§ EXCERPTED PASSAGE:
▼

Here’s our ad in today’s Dominion Post
A big thank you to everyone who has pitched in to our campaign against the Government’s legislation to cancel referenda on the introduction of Māori seats.
Funded by supporter contributions, this morning we were able to publish a full-page ad in the Dominion Post:
This demonstrates to the politicians and bureaucrats in Wellington that we are serious about fighting this legislation every step of the way. Labour are using Māori wards to gerrymander (stack the deck) in their favour and take away Kiwis’ democratic rights. That means more left-wing councillors, and higher rates.
The Government is using urgency to ram through this legislation in just three weeks. In fact, they’re only allowing two days of public submissions, starting yesterday! [Submissions close on their antidemocratic Bill at 5 pm today — Eds]
Your submission can be brief. I suggest being polite, and pointing out how it is convention for voters to have a say on major changes to voting systems.
Green MP spends summer in Tijuana, now stuck in MIQ
On Tuesday night, your humble Taxpayers’ Union broke the story that Green MP Ricardo Menéndez March (who was noticeably absent from Parliament) is in managed isolation having returned from a summer trip to Mexico.
After we tipped off journalists they were able to verify the report with the Green Party.
The situation has become a major news story, and rightly so. Mr Menéndez March’s travel contravened official advice, MIQ spots are hotly contested by expats desperate to come home, and yet the MP sought special treatment by applying for an earlier emergency slot. And he continues to be paid handsomely by taxpayers, despite being unable to fulfill his duties.
This saga is a reminder of the extraordinary privilege of our politicians. How many Kiwis could get a new highly-paid job and then immediately abandon it for two months, on full pay, to take a trip overseas during a global pandemic?
Many New Zealanders will have sympathy for Mr Menéndez March’s desire to visit a sick relative. But they will have far less sympathy for his failure to front up to taxpayers about his absence, even while his Parliamentary colleagues returned to work beside his empty chair. He should have fronted up before we caught him out, not after.
Government’s “COVID-19 response” investigated for waste
The Auditor-General has delivered a shot across Grant Robertson’s bow, warning him that more transparency and regular reporting is needed for his COVID-19 spending.
We agree. The $62 billion COVID-19 response has seen money allocated to some bizarre projects. There was $50,000 given to an artist to make an “indigenised hypno-soundscape”, $72 million spent on horse tracks, and $300 million given to a handful of lucky tourism businesses, such as AJ Hackett Bungy.
This ad hoc, politically-motivated spending is a recipe for waste and exactly why the Taxpayers’ Union has promoted an economic response driven by tax relief.

▲

§ ACTIVITIES:
**1.** According to the Taxpayers' Union newsletter, how much money was given to an artist to make an "indigenised hypno-soundscape"?
**2.** Continue the Taxpayers' Union newsletter from the point at which it ends.
The items placed after this point were taken from a separate source and have no connection to the Taxpayers' Union newsletter.

§ ENTRIES SUPPLIED:
▼

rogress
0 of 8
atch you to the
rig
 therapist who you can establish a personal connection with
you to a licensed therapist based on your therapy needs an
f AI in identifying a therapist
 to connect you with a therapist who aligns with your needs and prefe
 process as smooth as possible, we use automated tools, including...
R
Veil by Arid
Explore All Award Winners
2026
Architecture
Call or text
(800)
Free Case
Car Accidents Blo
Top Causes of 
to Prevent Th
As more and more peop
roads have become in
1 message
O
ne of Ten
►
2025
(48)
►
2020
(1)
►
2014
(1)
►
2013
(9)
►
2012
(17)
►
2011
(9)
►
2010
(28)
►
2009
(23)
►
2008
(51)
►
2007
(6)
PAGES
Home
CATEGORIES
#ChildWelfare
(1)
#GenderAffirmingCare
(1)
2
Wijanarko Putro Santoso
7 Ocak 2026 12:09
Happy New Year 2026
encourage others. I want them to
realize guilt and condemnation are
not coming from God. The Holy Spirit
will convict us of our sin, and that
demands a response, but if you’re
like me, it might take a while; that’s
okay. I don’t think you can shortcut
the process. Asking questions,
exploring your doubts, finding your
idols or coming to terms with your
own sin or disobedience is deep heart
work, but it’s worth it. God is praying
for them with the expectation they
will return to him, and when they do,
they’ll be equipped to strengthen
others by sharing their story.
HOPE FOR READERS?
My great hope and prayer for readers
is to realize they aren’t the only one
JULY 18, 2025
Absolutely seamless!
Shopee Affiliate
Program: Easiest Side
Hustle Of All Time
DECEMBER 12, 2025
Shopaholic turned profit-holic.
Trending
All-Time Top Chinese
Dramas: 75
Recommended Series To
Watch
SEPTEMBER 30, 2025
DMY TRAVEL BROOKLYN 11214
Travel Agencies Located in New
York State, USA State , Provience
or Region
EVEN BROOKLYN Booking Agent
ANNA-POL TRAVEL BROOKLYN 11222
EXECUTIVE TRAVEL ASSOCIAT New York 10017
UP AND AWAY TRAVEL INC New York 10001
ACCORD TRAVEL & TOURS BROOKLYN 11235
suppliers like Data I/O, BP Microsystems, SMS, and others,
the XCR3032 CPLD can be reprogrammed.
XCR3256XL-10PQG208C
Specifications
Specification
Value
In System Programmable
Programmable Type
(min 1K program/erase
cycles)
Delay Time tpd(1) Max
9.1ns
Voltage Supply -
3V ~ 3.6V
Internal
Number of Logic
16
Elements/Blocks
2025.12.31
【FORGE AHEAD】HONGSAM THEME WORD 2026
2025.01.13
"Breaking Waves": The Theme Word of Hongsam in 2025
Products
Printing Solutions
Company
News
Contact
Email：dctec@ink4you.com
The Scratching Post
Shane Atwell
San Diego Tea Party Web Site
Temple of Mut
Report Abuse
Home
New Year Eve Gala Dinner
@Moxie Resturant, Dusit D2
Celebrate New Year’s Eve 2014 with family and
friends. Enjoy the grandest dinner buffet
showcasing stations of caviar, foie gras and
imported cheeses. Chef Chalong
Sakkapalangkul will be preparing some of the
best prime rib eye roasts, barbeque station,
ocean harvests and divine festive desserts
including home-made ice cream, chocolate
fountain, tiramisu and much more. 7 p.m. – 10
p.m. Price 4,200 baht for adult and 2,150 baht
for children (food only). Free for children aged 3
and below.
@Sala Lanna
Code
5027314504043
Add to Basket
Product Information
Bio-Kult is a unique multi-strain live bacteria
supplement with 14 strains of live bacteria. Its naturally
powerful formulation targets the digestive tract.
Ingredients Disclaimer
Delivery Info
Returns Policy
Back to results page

▲

§ RESULTS OF THE TASKS:
**1.** $50,000.

**2.**
When taxpayer money is handed out based on a someone’s ability to fill out an application form, rather than actual need, it’s not just wasteful – it’s unfair and potentially destructive. Businesses risk being pushed out of business by competitors receiving government support. The Auditor-General should speak to some of the businesses that are now struggling even more as a result of the Government’s COVID-19 response.
Look who the Government has appointed to fix culture at Oranga Tamariki
A new taxpayer-funded Ministerial Advisory Board has been set up to fix the organisational culture at the children’s ministry, Oranga Tamariki.
Unfortunately the guy chairing it, Matthew Tukaki, appears completely unhinged. Here he is publicly calling Simon Bridges a “bonehead” and “whackhead”:
When Jordan suggested this was unbecoming of someone in a high-profile taxpayer-funded position, Mr Tukaki flipped out with a string of incoherent late-night tweets (some now deleted), and accusing us in the media of a “tirade of abuse against people of colour”.
There is a long tradition of our public service being politically neutral. Unless we want American-style attack politics, that’s a principle worth fighting for. That’s why we’re publicly calling Mr Tukaki out.
The Minister who appointed him, Kelvin Davis, should seriously consider a sacking.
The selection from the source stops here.